Zagora spoke. First, she provided evidence that she had already patented her invention.
“Okay, it belongs to you,” one of the Oracle engineers growled. Impatient and irritated. “Get on with it.”
And she did. Zagora presented the Sahara Solaris with panache and vigor. “Follow me,” she then said. The group of officials followed the girl outside, and there she gave a most astonishing demonstration of what she had invented. There was silence. Then there was murmuring. Then there was applause. The CEO of the Oracle Complex was speechless. She’d heard plenty from her advisors and assistant, and general rumor and hearsay, but nothing was like seeing it in action. How could this “beggar girl” who came from the desert caves invent something so ingenious? Such a simple, precise, useful device. The CEO knew she had to have this invention before this girl took and sold it elsewhere.
But Zagora wasn’t done yet. “The metaphor of the mirrors has not been lost on me,” she said. She’d practiced this speech many times at home. Always in Arabic, not Berber. She needed to be understood by everyone in the room. “You see the Oracle solar farm and think, ‘This is our future.’ It is a reflection of what we deserve, what we can be. It looks like a Star Wars kind of thing where all is clean and beautiful. It is. But there is also an ugly reality we, the people who live here, know well.”

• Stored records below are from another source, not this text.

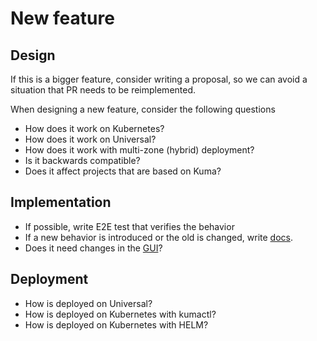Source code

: # New feature

## Design

If this is a bigger feature, consider writing a proposal, so we can avoid a situation that PR needs to be reimplemented.

When designing a new feature, consider the following questions

* How does it work on Kubernetes?
* How does it work on Universal?
* How does it work with multi-zone (hybrid) deployment?
* Is it backwards compatible?
* Does it affect projects that are based on Kuma?

## Implementation

* If possible, write E2E test that verifies the behavior
* If a new behavior is introduced or the old is changed, write [docs](https://github.com/kumahq/kuma-website/).
* Does it need changes in the [GUI](https://github.com/kumahq/kuma-gui)?

## Deployment

* How is deployed on Universal?
* How is deployed on Kubernetes with kumactl?
* How is deployed on Kubernetes with HELM?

Zagora didn’t say it in so many words, but she hinted at the fact that the land used for the solar plant belonged to people and that the government had applied capitalist definitions to that land in order to justify seizing it without the full permission of, and without compensating, those people. She said that those who approved the Oracle project decided that land was only valuable if it was “useful” and not valuable if it was not useful. If the land was desert, even if it was ancestral land that belonged to people, it was useless. This “useless” land was therefore subject to being put to “use,” i.e., generating clean renewable energy for Morocco and beyond.
Zagora paused dramatically and then said, “I have a list of demands.” Now, these demands were the idea of Zagora’s team, especially the lawyer (who helped her patent the Sahara Solaris)。